INSTRUCTIONS FOR THE TASK: The listing is to be transcribed in full, with its images left out.

WORKING DATA:
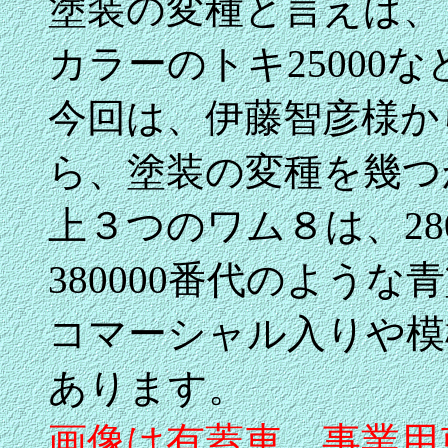
塗装の変種と言えば、日
カラーのトキ25000
今回は、伊藤智彦様か
ら、塗装の変種を幾つ
上３つのワム８は、28
380000番代のような
コマーシャル入りや模
あります。
画像は有蓋車、事業用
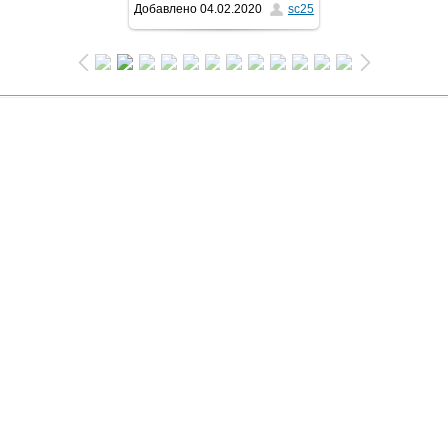
Добавлено
04.02.2020
sc25
1024x681
/ 137.1Kb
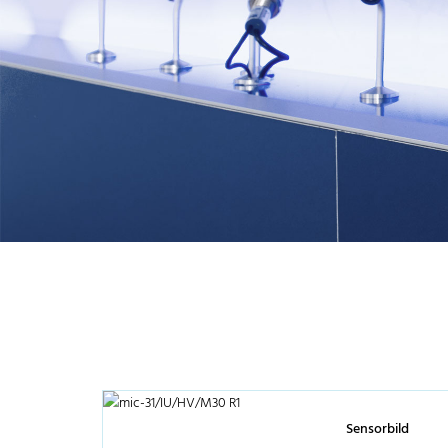
Sensorbild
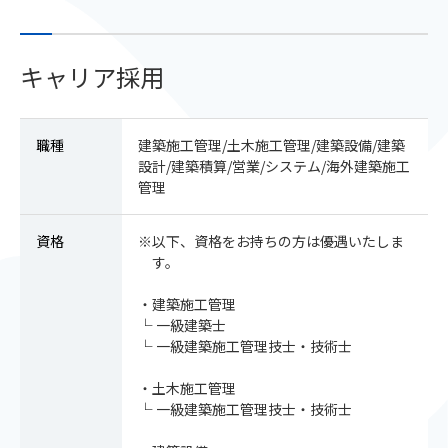
キャリア採用
職種
建築施工管理/土木施工管理/建築設備/建築
設計/建築積算/営業/システム/海外建築施工
管理
資格
※以下、資格をお持ちの方は優遇いたしま
す。
・建築施工管理
一級建築士
一級建築施工管理技士・技術士
・土木施工管理
一級建築施工管理技士・技術士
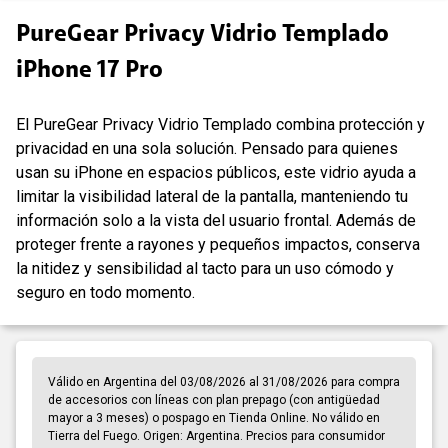
PureGear Privacy Vidrio Templado
iPhone 17 Pro
El PureGear Privacy Vidrio Templado combina protección y
privacidad en una sola solución. Pensado para quienes
usan su iPhone en espacios públicos, este vidrio ayuda a
limitar la visibilidad lateral de la pantalla, manteniendo tu
información solo a la vista del usuario frontal. Además de
proteger frente a rayones y pequeños impactos, conserva
la nitidez y sensibilidad al tacto para un uso cómodo y
seguro en todo momento.
Válido en Argentina del 03/08/2026 al 31/08/2026 para compra
de accesorios con líneas con plan prepago (con antigüedad
mayor a 3 meses) o pospago en Tienda Online. No válido en
Tierra del Fuego. Origen: Argentina. Precios para consumidor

SOLUTION:
塗装の変種と言えば、日
カラーのトキ25000
今回は、伊藤智彦様か
ら、塗装の変種を幾つ
上３つのワム８は、28
380000番代のような
コマーシャル入りや模
あります。
画像は有蓋車、事業用
Добавлено
04.02.2020
sc25
1024x681
/ 137.1Kb
Sensorbild
キャリア採用
職種
建築施工管理/土木施工管理/建築設備/建築
設計/建築積算/営業/システム/海外建築施工
管理
資格
※以下、資格をお持ちの方は優遇いたしま
す。
・建築施工管理
一級建築士
一級建築施工管理技士・技術士
・土木施工管理
一級建築施工管理技士・技術士
PureGear Privacy Vidrio Templado
iPhone 17 Pro
El PureGear Privacy Vidrio Templado combina protección y
privacidad en una sola solución. Pensado para quienes
usan su iPhone en espacios públicos, este vidrio ayuda a
limitar la visibilidad lateral de la pantalla, manteniendo tu
información solo a la vista del usuario frontal. Además de
proteger frente a rayones y pequeños impactos, conserva
la nitidez y sensibilidad al tacto para un uso cómodo y
seguro en todo momento.
Válido en Argentina del 03/08/2026 al 31/08/2026 para compra
de accesorios con líneas con plan prepago (con antigüedad
mayor a 3 meses) o pospago en Tienda Online. No válido en
Tierra del Fuego. Origen: Argentina. Precios para consumidor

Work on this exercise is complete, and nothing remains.